## TASK INSTRUCTIONS
Show every line of the data that includes the word "มหาว".

-- EXTRACTED INFORMATION follows --

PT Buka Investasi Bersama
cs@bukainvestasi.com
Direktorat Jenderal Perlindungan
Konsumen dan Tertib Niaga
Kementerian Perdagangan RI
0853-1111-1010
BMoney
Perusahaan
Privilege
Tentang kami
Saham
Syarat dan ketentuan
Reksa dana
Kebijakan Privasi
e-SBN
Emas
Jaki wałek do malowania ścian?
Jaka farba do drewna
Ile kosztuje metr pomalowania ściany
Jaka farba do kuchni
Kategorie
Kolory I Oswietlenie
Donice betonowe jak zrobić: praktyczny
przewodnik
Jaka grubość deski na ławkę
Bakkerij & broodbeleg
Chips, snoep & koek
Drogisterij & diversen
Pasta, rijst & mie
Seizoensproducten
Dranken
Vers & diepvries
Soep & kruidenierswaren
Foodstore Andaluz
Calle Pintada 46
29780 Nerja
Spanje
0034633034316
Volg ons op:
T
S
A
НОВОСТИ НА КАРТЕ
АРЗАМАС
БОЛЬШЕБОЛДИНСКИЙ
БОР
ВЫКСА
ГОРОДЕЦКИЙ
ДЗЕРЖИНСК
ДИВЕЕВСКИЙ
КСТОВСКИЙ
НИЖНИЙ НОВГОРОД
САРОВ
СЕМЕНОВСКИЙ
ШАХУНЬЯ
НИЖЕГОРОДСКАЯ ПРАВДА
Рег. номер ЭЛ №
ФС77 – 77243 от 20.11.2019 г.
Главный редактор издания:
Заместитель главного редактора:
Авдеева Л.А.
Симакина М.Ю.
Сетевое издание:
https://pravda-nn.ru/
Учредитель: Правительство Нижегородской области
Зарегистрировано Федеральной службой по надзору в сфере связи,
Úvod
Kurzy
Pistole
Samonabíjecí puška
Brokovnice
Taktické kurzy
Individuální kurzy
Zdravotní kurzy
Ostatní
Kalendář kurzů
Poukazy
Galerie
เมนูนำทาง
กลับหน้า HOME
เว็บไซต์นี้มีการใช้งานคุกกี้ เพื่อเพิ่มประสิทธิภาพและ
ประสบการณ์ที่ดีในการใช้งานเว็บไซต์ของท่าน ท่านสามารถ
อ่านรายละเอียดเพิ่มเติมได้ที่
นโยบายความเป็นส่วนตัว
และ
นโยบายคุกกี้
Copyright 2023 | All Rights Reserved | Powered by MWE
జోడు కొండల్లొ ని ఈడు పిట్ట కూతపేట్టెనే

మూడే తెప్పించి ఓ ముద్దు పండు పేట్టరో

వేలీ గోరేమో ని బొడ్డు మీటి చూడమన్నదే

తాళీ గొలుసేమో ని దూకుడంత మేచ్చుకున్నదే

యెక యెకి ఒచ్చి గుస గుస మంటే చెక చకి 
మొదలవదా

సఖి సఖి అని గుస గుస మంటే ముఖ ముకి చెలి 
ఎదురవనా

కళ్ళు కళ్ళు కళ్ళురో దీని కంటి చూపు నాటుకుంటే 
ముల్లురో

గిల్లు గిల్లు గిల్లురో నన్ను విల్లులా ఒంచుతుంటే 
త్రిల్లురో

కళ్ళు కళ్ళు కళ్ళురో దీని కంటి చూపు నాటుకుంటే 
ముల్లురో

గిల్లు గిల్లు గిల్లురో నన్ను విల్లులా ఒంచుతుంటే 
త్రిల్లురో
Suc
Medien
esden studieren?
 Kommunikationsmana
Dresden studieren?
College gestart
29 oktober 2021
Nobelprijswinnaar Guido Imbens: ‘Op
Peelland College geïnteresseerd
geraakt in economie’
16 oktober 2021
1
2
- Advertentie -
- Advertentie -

-- EXTRACTED INFORMATION concluded --
-- EXTRACTED INFORMATION follows --

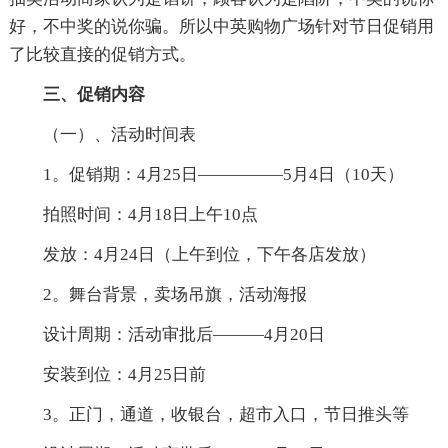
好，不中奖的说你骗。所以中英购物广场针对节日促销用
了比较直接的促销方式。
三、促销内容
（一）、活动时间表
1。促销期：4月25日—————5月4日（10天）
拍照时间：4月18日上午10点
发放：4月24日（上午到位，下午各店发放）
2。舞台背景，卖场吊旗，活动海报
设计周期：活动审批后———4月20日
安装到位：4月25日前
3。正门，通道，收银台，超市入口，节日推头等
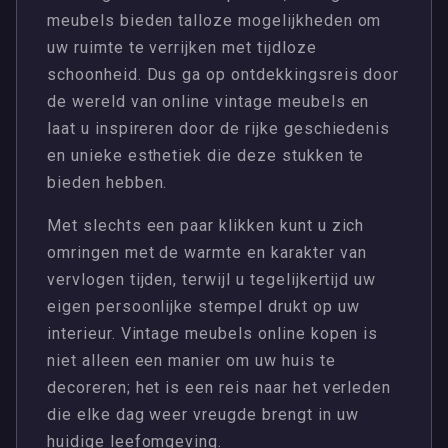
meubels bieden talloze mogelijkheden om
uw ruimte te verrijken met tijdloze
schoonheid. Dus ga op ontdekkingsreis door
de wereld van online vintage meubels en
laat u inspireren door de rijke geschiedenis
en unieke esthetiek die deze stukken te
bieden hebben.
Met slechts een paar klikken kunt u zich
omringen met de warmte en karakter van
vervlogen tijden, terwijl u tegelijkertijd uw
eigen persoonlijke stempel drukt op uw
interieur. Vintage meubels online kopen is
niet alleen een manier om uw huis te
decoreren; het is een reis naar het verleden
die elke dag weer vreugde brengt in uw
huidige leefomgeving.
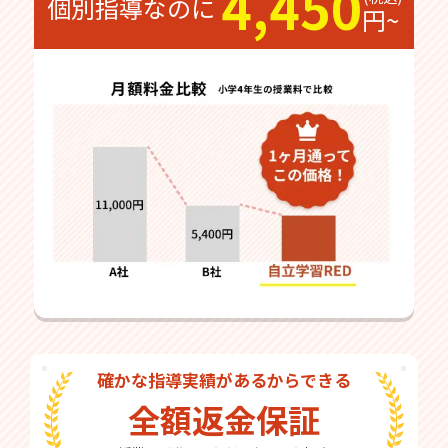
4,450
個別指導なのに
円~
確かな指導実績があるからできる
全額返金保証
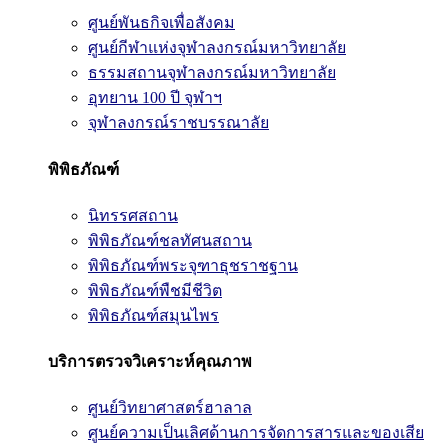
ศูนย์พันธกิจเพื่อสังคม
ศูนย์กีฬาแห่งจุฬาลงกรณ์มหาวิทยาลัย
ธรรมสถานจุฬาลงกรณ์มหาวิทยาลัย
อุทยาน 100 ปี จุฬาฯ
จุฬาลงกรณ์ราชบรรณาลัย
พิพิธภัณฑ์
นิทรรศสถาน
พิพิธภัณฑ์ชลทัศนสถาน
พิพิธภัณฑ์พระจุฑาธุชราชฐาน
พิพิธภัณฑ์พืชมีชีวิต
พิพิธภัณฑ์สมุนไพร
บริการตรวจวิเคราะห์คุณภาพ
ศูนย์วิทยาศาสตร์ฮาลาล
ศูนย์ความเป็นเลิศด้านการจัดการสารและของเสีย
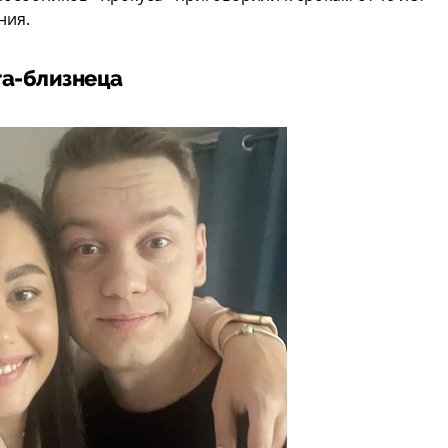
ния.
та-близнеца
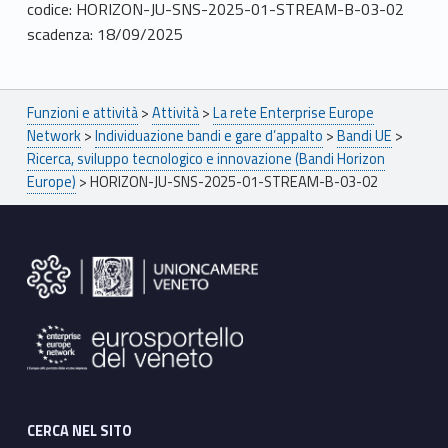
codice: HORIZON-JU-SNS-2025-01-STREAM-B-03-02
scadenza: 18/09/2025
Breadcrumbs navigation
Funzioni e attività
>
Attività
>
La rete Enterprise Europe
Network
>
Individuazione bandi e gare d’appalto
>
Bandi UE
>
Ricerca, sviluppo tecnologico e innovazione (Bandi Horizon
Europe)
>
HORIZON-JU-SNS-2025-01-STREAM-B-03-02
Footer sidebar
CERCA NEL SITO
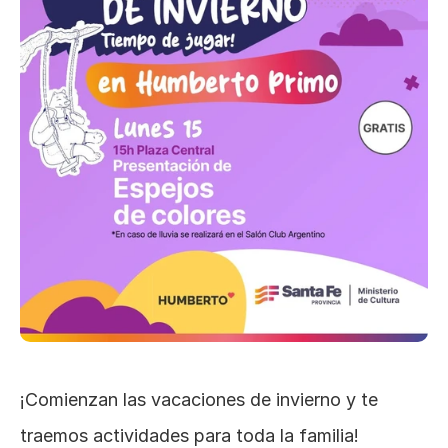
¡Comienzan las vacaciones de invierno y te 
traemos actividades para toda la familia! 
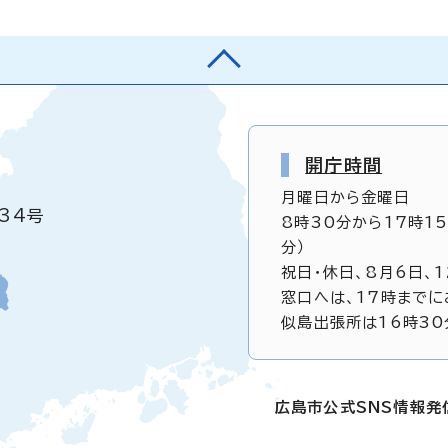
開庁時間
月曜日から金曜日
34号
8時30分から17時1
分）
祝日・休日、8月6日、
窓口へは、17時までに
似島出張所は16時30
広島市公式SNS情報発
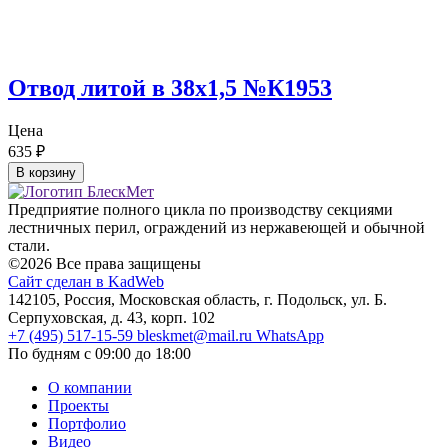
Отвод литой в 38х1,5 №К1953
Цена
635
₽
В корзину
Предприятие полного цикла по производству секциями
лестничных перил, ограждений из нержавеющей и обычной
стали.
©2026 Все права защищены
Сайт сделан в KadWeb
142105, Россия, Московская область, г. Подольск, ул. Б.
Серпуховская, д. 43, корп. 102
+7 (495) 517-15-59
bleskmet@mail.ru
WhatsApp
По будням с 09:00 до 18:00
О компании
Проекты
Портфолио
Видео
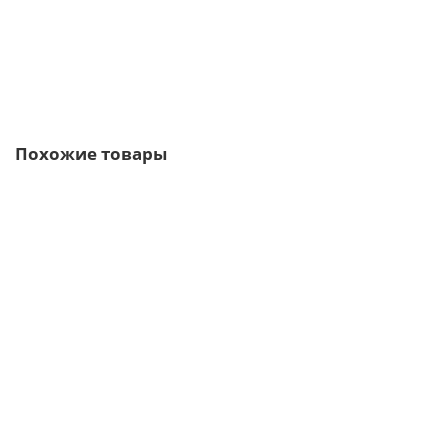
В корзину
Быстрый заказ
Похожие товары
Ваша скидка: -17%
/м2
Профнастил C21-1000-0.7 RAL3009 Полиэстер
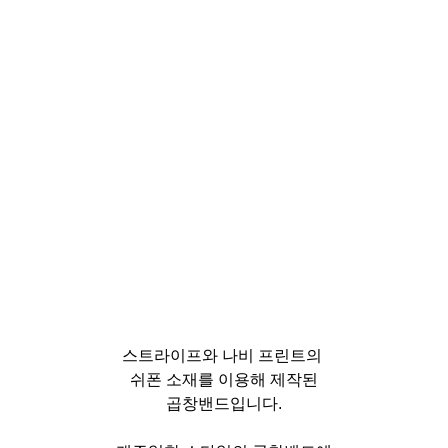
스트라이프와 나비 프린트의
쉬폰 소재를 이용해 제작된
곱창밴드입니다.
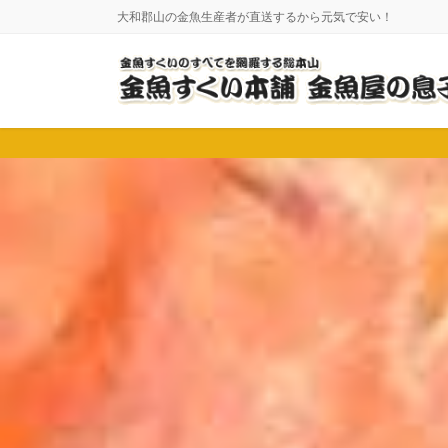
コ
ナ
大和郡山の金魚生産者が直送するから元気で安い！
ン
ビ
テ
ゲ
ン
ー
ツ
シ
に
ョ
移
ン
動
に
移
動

-- EXTRACTED INFORMATION concluded --
-- EXTRACTED INFORMATION follows --

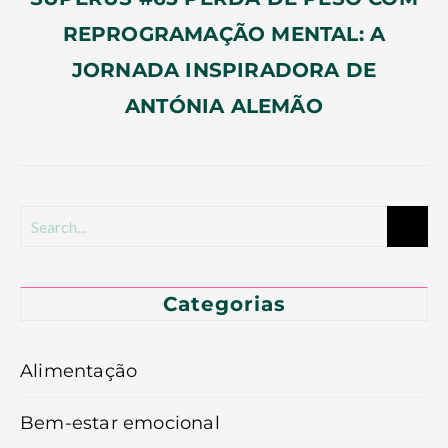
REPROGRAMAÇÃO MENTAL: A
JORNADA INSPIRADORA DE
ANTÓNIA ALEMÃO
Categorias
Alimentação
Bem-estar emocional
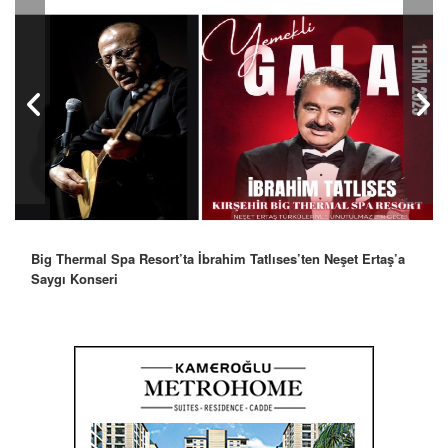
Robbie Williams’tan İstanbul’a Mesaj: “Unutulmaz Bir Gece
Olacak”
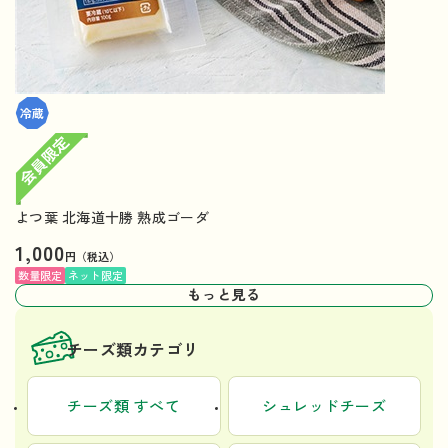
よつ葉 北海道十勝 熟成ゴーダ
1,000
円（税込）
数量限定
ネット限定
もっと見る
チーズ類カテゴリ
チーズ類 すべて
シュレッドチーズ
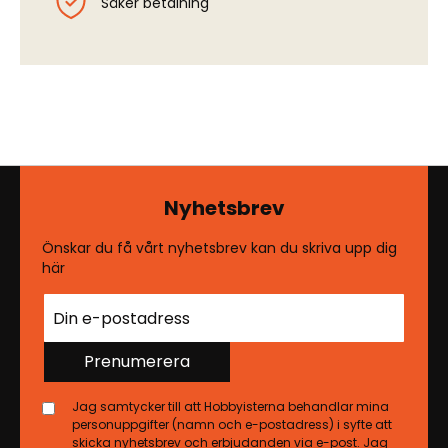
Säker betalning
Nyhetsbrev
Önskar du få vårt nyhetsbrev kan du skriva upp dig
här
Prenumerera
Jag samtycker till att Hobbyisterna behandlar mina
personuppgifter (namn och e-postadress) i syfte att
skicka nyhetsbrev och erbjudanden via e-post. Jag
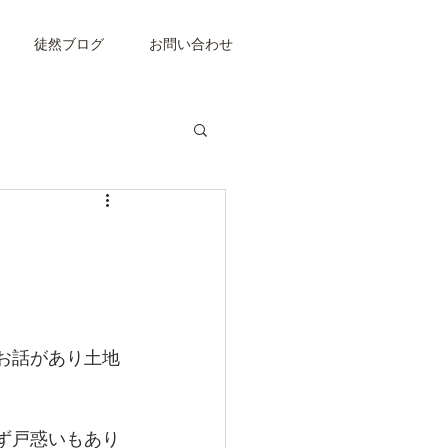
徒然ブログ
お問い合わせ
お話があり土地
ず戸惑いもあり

-- EXTRACTED INFORMATION concluded --

## REPLY
ศูนย์กีฬาแห่งจุฬาลงกรณ์มหาวิทยาลัย
ธรรมสถานจุฬาลงกรณ์มหาวิทยาลัย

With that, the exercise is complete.